__TASK PROMPT__.
Rewrite the full material exactly; no line may be skipped.

__DATA FOR THIS EXERCISE__.

BEGIN

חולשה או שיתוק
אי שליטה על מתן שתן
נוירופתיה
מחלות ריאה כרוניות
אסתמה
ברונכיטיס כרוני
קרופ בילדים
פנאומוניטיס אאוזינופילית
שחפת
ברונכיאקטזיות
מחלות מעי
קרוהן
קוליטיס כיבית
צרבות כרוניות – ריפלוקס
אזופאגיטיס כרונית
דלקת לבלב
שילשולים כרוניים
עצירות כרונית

END

__RESPONSE TO THIS EXERCISE__.
חולשה או שיתוק
אי שליטה על מתן שתן
נוירופתיה
מחלות ריאה כרוניות
אסתמה
ברונכיטיס כרוני
קרופ בילדים
פנאומוניטיס אאוזינופילית
שחפת
ברונכיאקטזיות
מחלות מעי
קרוהן
קוליטיס כיבית
צרבות כרוניות – ריפלוקס
אזופאגיטיס כרונית
דלקת לבלב
שילשולים כרוניים
עצירות כרונית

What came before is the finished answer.